E ancora: “L’Europa e il Governo centrale devono guardare alla Sardegna con il rispetto che merita. La nostra Isola deve essere al centro di un dialogo programmatico con tutti gli altri Stati. L’Europa, pensata dai padri fondatori come un’unione egualitaria fra popoli è oggi in mano alla tecnocrazia e ai poteri finanziari. Occorre riappropriarsi di quel comune sentire, restituire all’Europa un orizzonte solidaristico di progettualità". Proprio su questo, secondo Pais,"la Sardegna insieme alle altre piccole patrie può offrire un contributo fondamentale".
GIOVANI E ISTRUZIONE. Il pensiero va poi ai giovani sardi: "Non ha senso guardare al futuro di questa regione non riconoscendo loro un ruolo da protagonisti. I nostri ragazzi devono conoscere il mondo, fare esperienza, ma rivendicando con orgoglio e fierezza il loro senso di appartenenza.
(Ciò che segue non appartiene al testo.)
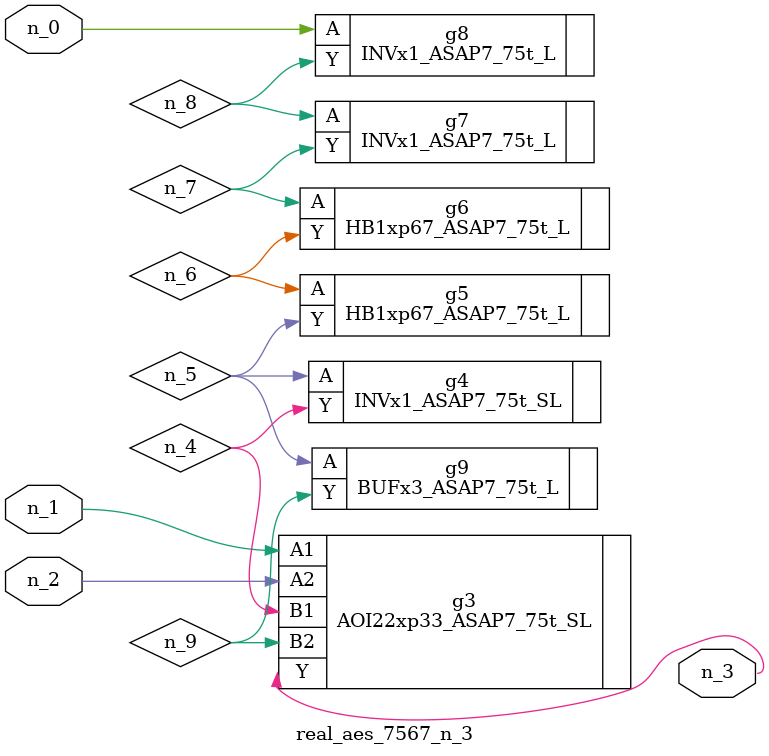
<source format=v>
module real_aes_7567_n_3 (n_0, n_2, n_1, n_3);
input n_0;
input n_2;
input n_1;
output n_3;
wire n_4;
wire n_5;
wire n_7;
wire n_9;
wire n_6;
wire n_8;
INVx1_ASAP7_75t_L g8 ( .A(n_0), .Y(n_8) );
AOI22xp33_ASAP7_75t_SL g3 ( .A1(n_1), .A2(n_2), .B1(n_4), .B2(n_9), .Y(n_3) );
INVx1_ASAP7_75t_SL g4 ( .A(n_5), .Y(n_4) );
BUFx3_ASAP7_75t_L g9 ( .A(n_5), .Y(n_9) );
HB1xp67_ASAP7_75t_L g5 ( .A(n_6), .Y(n_5) );
HB1xp67_ASAP7_75t_L g6 ( .A(n_7), .Y(n_6) );
INVx1_ASAP7_75t_L g7 ( .A(n_8), .Y(n_7) );
endmodule
</source>
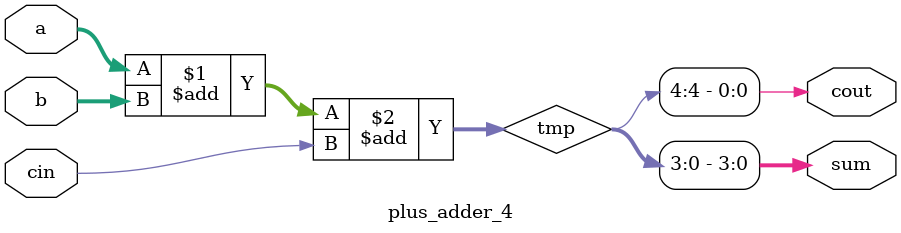
<source format=v>
module plus_adder_4(
    input wire [3:0] a,
    input wire [3:0] b,
    input wire cin,
    output wire [3:0] sum,
    output wire cout
);

wire [4:0] tmp;

assign tmp = a + b + cin;
assign sum = tmp[3:0];
assign cout = tmp[4];

endmodule
</source>
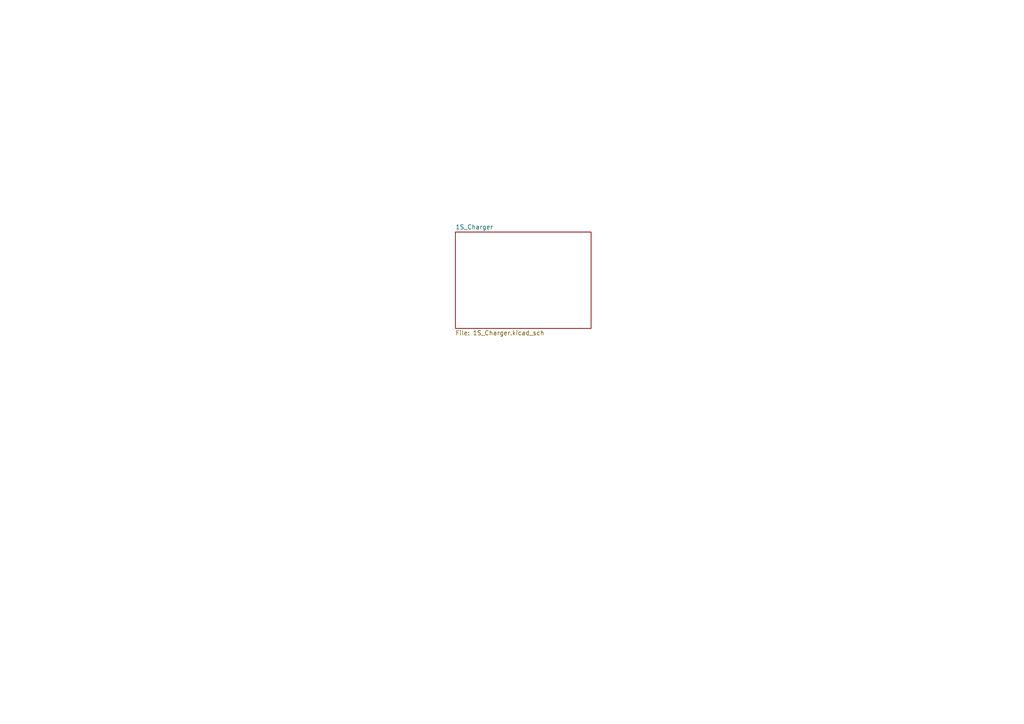
<source format=kicad_sch>
(kicad_sch (version 20230121) (generator eeschema)

  (uuid 14b8af2e-80ef-48c8-890f-5f81b4faa854)

  (paper "A4")

  


  (symbol (lib_id "Component_lib:54722-0604") (at 100.33 -93.98 0) (unit 1)
    (in_bom yes) (on_board yes) (dnp no) (fields_autoplaced)
    (uuid a8cd329a-d2a3-4f06-adf7-292817dba4ff)
    (property "Reference" "J1" (at 110.49 -100.33 0)
      (effects (font (size 1.27 1.27)))
    )
    (property "Value" "54722-0604" (at 110.49 -97.79 0)
      (effects (font (size 1.27 1.27)))
    )
    (property "Footprint" "547220604" (at 105.41 -15.24 0)
      (effects (font (size 1.27 1.27)) (justify left top) hide)
    )
    (property "Datasheet" "https://componentsearchengine.com/Datasheets/1/54722-0604.pdf" (at 119.38 100.94 0)
      (effects (font (size 1.27 1.27)) (justify left top) hide)
    )
    (property "Height" "1.35" (at 119.38 300.94 0)
      (effects (font (size 1.27 1.27)) (justify left top) hide)
    )
    (property "Mouser Part Number" "538-54722-0604" (at 119.38 400.94 0)
      (effects (font (size 1.27 1.27)) (justify left top) hide)
    )
    (property "Mouser Price/Stock" "https://www.mouser.co.uk/ProductDetail/Molex/54722-0604?qs=OdNwOVlk5%2FhqhipZBZs72A%3D%3D" (at 119.38 500.94 0)
      (effects (font (size 1.27 1.27)) (justify left top) hide)
    )
    (property "Manufacturer_Name" "Molex" (at 119.38 600.94 0)
      (effects (font (size 1.27 1.27)) (justify left top) hide)
    )
    (property "Manufacturer_Part_Number" "54722-0604" (at 119.38 700.94 0)
      (effects (font (size 1.27 1.27)) (justify left top) hide)
    )
    (pin "1" (uuid bebcd52d-f8ac-451c-8a48-5ac836030c5e))
    (pin "10" (uuid 58e259d2-664f-4d4b-bdb2-c3acb6c18bbb))
    (pin "11" (uuid 62b4cbdb-ac96-422e-b0f7-d10e3ee668ef))
    (pin "12" (uuid 3d3d3c2e-a44c-4d33-ae1d-ed8a48b01159))
    (pin "13" (uuid 6768c72e-bc71-4d5b-aa40-6736242a312f))
    (pin "14" (uuid 731f2fbf-dce6-450b-bc3d-52c3b56afc34))
    (pin "15" (uuid e2bf9648-6415-41e1-b88b-25677b7a8ff9))
    (pin "16" (uuid 9624a801-f878-490f-96d8-5c59646c187b))
    (pin "17" (uuid ad5c8006-83db-4075-a46a-b1647dd06646))
    (pin "18" (uuid 912c6776-cf46-4d29-86bf-14e16ba0348c))
    (pin "19" (uuid f9097248-593a-4e6f-8811-eb320e4e306b))
    (pin "2" (uuid 7b8e6a92-b626-44d5-8cb0-dfc73582e937))
    (pin "20" (uuid a723831d-4672-491b-b92b-56f057bd25c3))
    (pin "21" (uuid d2d189e0-4fe3-4ae7-9891-0722c98320ec))
    (pin "22" (uuid 5d9c1c69-c8b1-4ff4-96a3-2d76d4650ee2))
    (pin "23" (uuid c4d16aef-6049-4aa1-8b66-59d238853447))
    (pin "24" (uuid f24826c8-6586-4542-b7c0-84fbfafe432f))
    (pin "25" (uuid 01cc9398-7bf5-4e55-9abe-628af95415cc))
    (pin "26" (uuid 2949824e-a22a-49df-99b2-131ff7178781))
    (pin "27" (uuid 690e4d62-0ab8-42e4-8b88-16258139b5b6))
    (pin "28" (uuid d91dae7b-a419-4c16-a367-255a08268f7b))
    (pin "29" (uuid 4f8e3c3f-19bf-42a8-895f-3755d6264c58))
    (pin "3" (uuid 1e79755b-65c5-4e09-af1e-e3cd7349ca22))
    (pin "30" (uuid 54d8e4e9-c290-444c-a2a2-8c50a5a548dc))
    (pin "31" (uuid 2ed5ce8a-0353-4d9d-b2dd-ca180d3ba29b))
    (pin "32" (uuid dbcdfdce-c715-4c59-92e0-6d9ee14da79a))
    (pin "33" (uuid 58cfcbe1-c643-4e41-bc00-c87b529b201d))
    (pin "34" (uuid a5a1626d-38b6-4a96-a40f-3a7fab6dcdf7))
    (pin "35" (uuid fc7b1f5e-dade-4835-b925-fcbeb57374cd))
    (pin "36" (uuid f61d427d-2986-4294-9116-cdc11c3e8056))
    (pin "37" (uuid ec40849f-a9e6-43f1-b90a-a0caab9f3552))
    (pin "38" (uuid 67e4f1f1-d188-4622-851f-3941571e2d21))
    (pin "39" (uuid 16f908e9-391c-47b6-8f34-c1d2290931a9))
    (pin "4" (uuid 8e11b80c-b988-4602-8936-1da9bb11fb40))
    (pin "40" (uuid 46d0b9b5-7ac5-46a0-89ab-2a2c5b3a3f12))
    (pin "41" (uuid f1223cd7-4988-40df-9893-8ad9b773c79c))
    (pin "42" (uuid c0b8d121-2137-4f3b-92fe-179d55ec211e))
    (pin "43" (uuid d72fc9fc-1561-4c59-9897-60ebc6116b68))
    (pin "44" (uuid e1ae6e29-e4d7-43f6-8320-879177c9f2be))
    (pin "45" (uuid 87d6df91-4f3c-4356-8cf1-3c9e09b48499))
    (pin "46" (uuid 1f7df00d-7a21-471c-aad3-cf46a5e09cb1))
    (pin "47" (uuid 4e0fd2ab-7caf-4286-94d4-b177117265a4))
    (pin "48" (uuid 37643938-6100-4c95-9403-90954dfdeea2))
    (pin "49" (uuid 2265811d-aa23-4763-a4b3-ea08de408b21))
    (pin "5" (uuid d1a1d838-7caa-4c65-9544-a75e92c8e4f4))
    (pin "50" (uuid eb9d2dc4-c8c4-4024-b6db-d2c6e7b22b3c))
    (pin "51" (uuid 616c5eec-7ee2-4deb-b1de-a7a288f29001))
    (pin "52" (uuid 3c0c77a7-fb2c-4a82-a6ad-d211cc0c9df5))
    (pin "53" (uuid d6672454-d025-44c2-8a32-4b20c7feaa04))
    (pin "54" (uuid 73c3fb69-be03-41f8-ae29-07c2d8594428))
    (pin "55" (uuid 9f3fa539-6822-4340-a110-06e9c5ed933f))
    (pin "56" (uuid fe697cc2-cab8-40df-9d4c-b1d3880ae039))
    (pin "57" (uuid 60170438-da93-4bf4-aeff-c74056e1a832))
    (pin "58" (uuid e87ea0bd-e403-430d-bc48-ad15c28a1ae9))
    (pin "59" (uuid 978b7989-05a1-44dc-b52b-586de157034d))
    (pin "6" (uuid cdeff664-3450-49fc-a247-1eec0f1d6d0d))
    (pin "60" (uuid 21595cf3-971a-405c-a87a-a46f28781c92))
    (pin "7" (uuid 6d45b094-6a26-499f-bd42-7f42653f5dc6))
    (pin "8" (uuid 39a6f1da-a28c-426e-834c-334838576f29))
    (pin "9" (uuid e2fc8010-d2aa-4132-80c3-af836ac74011))
    (instances
      (project "ESPSoM_HW00"
        (path "/14b8af2e-80ef-48c8-890f-5f81b4faa854"
          (reference "J1") (unit 1)
        )
      )
    )
  )

  (sheet (at 132.08 67.31) (size 39.37 27.94) (fields_autoplaced)
    (stroke (width 0.1524) (type solid))
    (fill (color 0 0 0 0.0000))
    (uuid a8f40f14-1954-4df1-a27b-4ef4decd9fbc)
    (property "Sheetname" "1S_Charger" (at 132.08 66.5984 0)
      (effects (font (size 1.27 1.27)) (justify left bottom))
    )
    (property "Sheetfile" "1S_Charger.kicad_sch" (at 132.08 95.8346 0)
      (effects (font (size 1.27 1.27)) (justify left top))
    )
    (instances
      (project "ESPSoM_HW00"
        (path "/14b8af2e-80ef-48c8-890f-5f81b4faa854" (page "2"))
      )
    )
  )

  (sheet_instances
    (path "/" (page "1"))
  )
)

</source>
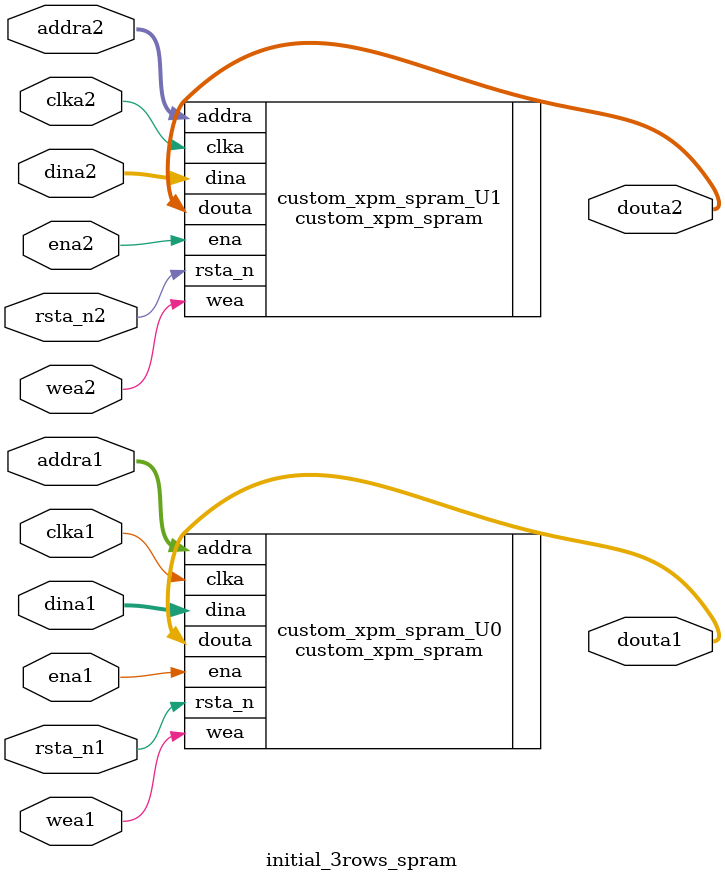
<source format=v>
`timescale 1ns / 1ps
module initial_3rows_spram
#(
    parameter P_ROW_WIDTH  = 256,
    parameter P_DATA_WIDTH = 8  ,
    parameter P_ADDR_WIDTH = 12
)
(
    input                           clka1   ,
    input                           rsta_n1 ,
    input   [P_ADDR_WIDTH-1:0]      addra1  ,
    input                           wea1    ,
    input   [P_DATA_WIDTH-1:0]      dina1   ,
    output  [P_DATA_WIDTH-1:0]      douta1  ,
    input                           ena1    ,

    input                           clka2   ,
    input                           rsta_n2 ,
    input   [P_ADDR_WIDTH-1:0]      addra2  ,
    input                           wea2    ,
    input   [P_DATA_WIDTH-1:0]      dina2   ,
    output  [P_DATA_WIDTH-1:0]      douta2  ,
    input                           ena2     
);

custom_xpm_spram #(
    .P_WRITE_DATA_WIDTH_A (P_DATA_WIDTH         )   ,
    .P_WRITE_DATA_DEPTH_A (P_ROW_WIDTH          )   ,
    .P_READ_DATA_WIDTH_A  (P_DATA_WIDTH         )   ,
    .P_ADDR_WIDTH_A       (P_ADDR_WIDTH         )   
)custom_xpm_spram_U0(
    .clka                 (clka1                )   ,
    .rsta_n               (rsta_n1              )   ,
    .addra                (addra1               )   ,
    .wea                  (wea1                 )   ,
    .dina                 (dina1                )   ,
    .douta                (douta1               )   ,
    .ena                  (ena1                 )   
);

custom_xpm_spram #(
    .P_WRITE_DATA_WIDTH_A (P_DATA_WIDTH         )   ,
    .P_WRITE_DATA_DEPTH_A (P_ROW_WIDTH          )   ,
    .P_READ_DATA_WIDTH_A  (P_DATA_WIDTH         )   ,
    .P_ADDR_WIDTH_A       (P_ADDR_WIDTH         )   
)custom_xpm_spram_U1(
    .clka                 (clka2                )   ,
    .rsta_n               (rsta_n2              )   ,
    .addra                (addra2               )   ,
    .wea                  (wea2                 )   ,
    .dina                 (dina2                )   ,
    .douta                (douta2               )   ,
    .ena                  (ena2                 )   
);

endmodule

</source>
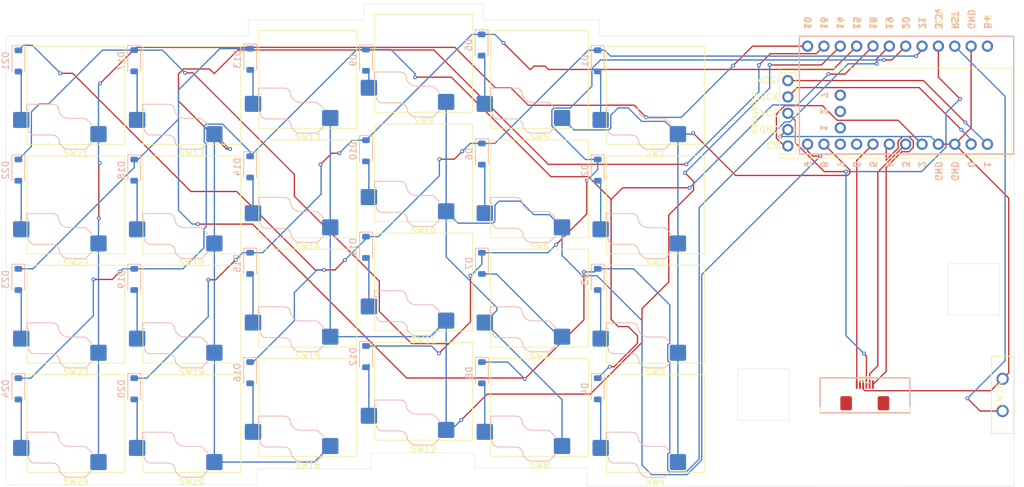
<source format=kicad_pcb>
(kicad_pcb
	(version 20241229)
	(generator "pcbnew")
	(generator_version "9.0")
	(general
		(thickness 1.6)
		(legacy_teardrops no)
	)
	(paper "A4")
	(layers
		(0 "F.Cu" signal)
		(2 "B.Cu" signal)
		(9 "F.Adhes" user "F.Adhesive")
		(11 "B.Adhes" user "B.Adhesive")
		(13 "F.Paste" user)
		(15 "B.Paste" user)
		(5 "F.SilkS" user "F.Silkscreen")
		(7 "B.SilkS" user "B.Silkscreen")
		(1 "F.Mask" user)
		(3 "B.Mask" user)
		(17 "Dwgs.User" user "User.Drawings")
		(19 "Cmts.User" user "User.Comments")
		(21 "Eco1.User" user "User.Eco1")
		(23 "Eco2.User" user "User.Eco2")
		(25 "Edge.Cuts" user)
		(27 "Margin" user)
		(31 "F.CrtYd" user "F.Courtyard")
		(29 "B.CrtYd" user "B.Courtyard")
		(35 "F.Fab" user)
		(33 "B.Fab" user)
		(39 "User.1" user)
		(41 "User.2" user)
		(43 "User.3" user)
		(45 "User.4" user)
	)
	(setup
		(stackup
			(layer "F.SilkS"
				(type "Top Silk Screen")
			)
			(layer "F.Paste"
				(type "Top Solder Paste")
			)
			(layer "F.Mask"
				(type "Top Solder Mask")
				(thickness 0.01)
			)
			(layer "F.Cu"
				(type "copper")
				(thickness 0.035)
			)
			(layer "dielectric 1"
				(type "core")
				(thickness 1.51)
				(material "FR4")
				(epsilon_r 4.5)
				(loss_tangent 0.02)
			)
			(layer "B.Cu"
				(type "copper")
				(thickness 0.035)
			)
			(layer "B.Mask"
				(type "Bottom Solder Mask")
				(thickness 0.01)
			)
			(layer "B.Paste"
				(type "Bottom Solder Paste")
			)
			(layer "B.SilkS"
				(type "Bottom Silk Screen")
			)
			(copper_finish "None")
			(dielectric_constraints no)
		)
		(pad_to_mask_clearance 0)
		(allow_soldermask_bridges_in_footprints no)
		(tenting front back)
		(pcbplotparams
			(layerselection 0x00000000_00000000_55555555_55755550)
			(plot_on_all_layers_selection 0x00000000_00000000_00000000_00000000)
			(disableapertmacros no)
			(usegerberextensions no)
			(usegerberattributes yes)
			(usegerberadvancedattributes yes)
			(creategerberjobfile yes)
			(dashed_line_dash_ratio 12.000000)
			(dashed_line_gap_ratio 3.000000)
			(svgprecision 4)
			(plotframeref no)
			(mode 1)
			(useauxorigin no)
			(hpglpennumber 1)
			(hpglpenspeed 20)
			(hpglpendiameter 15.000000)
			(pdf_front_fp_property_popups yes)
			(pdf_back_fp_property_popups yes)
			(pdf_metadata yes)
			(pdf_single_document no)
			(dxfpolygonmode no)
			(dxfimperialunits no)
			(dxfusepcbnewfont yes)
			(psnegative no)
			(psa4output no)
			(plot_black_and_white yes)
			(sketchpadsonfab no)
			(plotpadnumbers no)
			(hidednponfab no)
			(sketchdnponfab yes)
			(crossoutdnponfab yes)
			(subtractmaskfromsilk no)
			(outputformat 3)
			(mirror no)
			(drillshape 0)
			(scaleselection 1)
			(outputdirectory "C:/Users/user/Downloads/")
		)
	)
	(net 0 "")
	(net 1 "Net-(D1-A)")
	(net 2 "/col0")
	(net 3 "Net-(D2-A)")
	(net 4 "/col1")
	(net 5 "Net-(D3-A)")
	(net 6 "/col2")
	(net 7 "Net-(D4-A)")
	(net 8 "/col3")
	(net 9 "Net-(D5-A)")
	(net 10 "/col4")
	(net 11 "Net-(D6-A)")
	(net 12 "Net-(D7-A)")
	(net 13 "Net-(D8-A)")
	(net 14 "Net-(D9-A)")
	(net 15 "Net-(D10-A)")
	(net 16 "Net-(D11-A)")
	(net 17 "Net-(D12-A)")
	(net 18 "Net-(D13-A)")
	(net 19 "Net-(D14-A)")
	(net 20 "Net-(D15-A)")
	(net 21 "Net-(D16-A)")
	(net 22 "Net-(D17-A)")
	(net 23 "Net-(D18-A)")
	(net 24 "Net-(D19-A)")
	(net 25 "Net-(D20-A)")
	(net 26 "Net-(D21-A)")
	(net 27 "/vcc")
	(net 28 "/gnd")
	(net 29 "/mosi")
	(net 30 "/cs")
	(net 31 "/sck")
	(net 32 "/rst")
	(net 33 "/row0")
	(net 34 "/row1")
	(net 35 "/row2")
	(net 36 "/row3")
	(net 37 "/row4")
	(net 38 "unconnected-(U1-2-Pad26)")
	(net 39 "unconnected-(U1-B+-Pad24)")
	(net 40 "unconnected-(U1-7-Pad27)")
	(net 41 "unconnected-(U1-1-Pad25)")
	(net 42 "/scl")
	(net 43 "/rdy")
	(net 44 "/sda")
	(net 45 "unconnected-(U1-7-Pad10)")
	(net 46 "unconnected-(U1-6-Pad9)")
	(net 47 "unconnected-(U2-RST-Pad2)")
	(net 48 "Net-(D22-A)")
	(net 49 "Net-(D23-A)")
	(net 50 "Net-(D24-A)")
	(footprint "Trackballs:TPS43" (layer "F.Cu") (at 209.88 107.65))
	(footprint "ScottoKeebs_Hotswap:Hotswap_Choc_V1_1.00u" (layer "F.Cu") (at 105.35 79.95 180))
	(footprint "ScottoKeebs_Hotswap:Hotswap_Choc_V1_1.00u" (layer "F.Cu") (at 159.35 94.45 180))
	(footprint "ScottoKeebs_Hotswap:Hotswap_Choc_V1_1.00u" (layer "F.Cu") (at 123.35 111.45 180))
	(footprint "ScottoKeebs_Hotswap:Hotswap_Choc_V1_1.00u" (layer "F.Cu") (at 87.35 113.95 180))
	(footprint "ScottoKeebs_Hotswap:Hotswap_Choc_V1_1.00u" (layer "F.Cu") (at 105.35 62.95 180))
	(footprint "ScottoKeebs_Hotswap:Hotswap_Choc_V1_1.00u" (layer "F.Cu") (at 87.35 96.95 180))
	(footprint "ScottoKeebs_Hotswap:Hotswap_Choc_V1_1.00u" (layer "F.Cu") (at 123.35 60.45 180))
	(footprint "ScottoKeebs_Hotswap:Hotswap_Choc_V1_1.00u" (layer "F.Cu") (at 123.35 77.45 180))
	(footprint "ScottoKeebs_Hotswap:Hotswap_Choc_V1_1.00u"
		(layer "F.Cu")
		(uuid "51370e80-db45-44be-9400-c7c2a615dc93")
		(at 87.35 62.95 180)
		(descr "Choc keyswitch V1 CPG1350 V1 Hotswap Keycap 1.00u")
		(tags "Choc Keyswitch Switch CPG1350 V1 Hotswap Cutout Keycap 1.00u")
		(property "Reference" "SW21"
			(at 0 -9 180)
			(layer "F.SilkS")
			(uuid "4b9c19e6-823f-40ae-906d-b9a4bd091915")
			(effects
				(font
					(size 1 1)
					(thickness 0.15)
				)
			)
		)
		(property "Value" "Switch"
			(at 0 9 180)
			(layer "F.Fab")
			(uuid "7336ee5d-88d1-4a64-83ff-946af3f82889")
			(effects
				(font
					(size 1 1)
					(thickness 0.15)
				)
			)
		)
		(property "Datasheet" "~"
			(at 0 0 180)
			(layer "F.Fab")
			(hide yes)
			(uuid "546b4
... [635694 chars truncated]
</source>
A partire dalla conoscenza delle proprie radici e della propria lingua, elemento primario della nostra identità".
"Questo Consiglio - riconosce il presidente - ha fatto importanti passi in avanti nella difesa del sardo, della lingua catalana e delle altre parlate alloglotte della Sardegna. Manca però un passaggio fondamentale: la libertà di insegnare la lingua ai nostri figli nelle nostre scuole di ogni ordine e grado". Ma il sistema dell’istruzione andrebbe rafforzato: "Scuola e Università vanno messe al centro della nostra programmazione. Con il loro bagaglio culturale e linguistico, aperto al confronto con il mondo, i giovani potranno essere ambasciatori di una Sardegna che produce conoscenza, che tiene vivo il filo della memoria e che si proietta negli scenari politici e sociali di domani con autorevolezza".
UN GRANDE POPOLO. "Oggi si celebra la festa del popolo sardo e noi siamo un grande popolo, lo siamo stati nei momenti più difficili del passato e dobbiamo continuare ad esserlo".
“La scommessa - come diceva Nereide Rudas - è quella di far mantenere ai giovani sardi una rinnovata autoconsapevolezza della loro specificità: di far diventare i giovani sardi cittadini del Mondo, conservando i significati e i valori della loro piccola patria. Ma la scommessa è anche quella di farli diventare veri abitanti della Sardegna, in quanto abitanti del Mondo".
"Potremo così metterci alle spalle le sconfitte - ha concluso Pais -, le illusioni e le delusioni, le vergogne, le invidie, i naufragi e camminare liberi, a viso aperto, insieme agli altri popoli della terra”.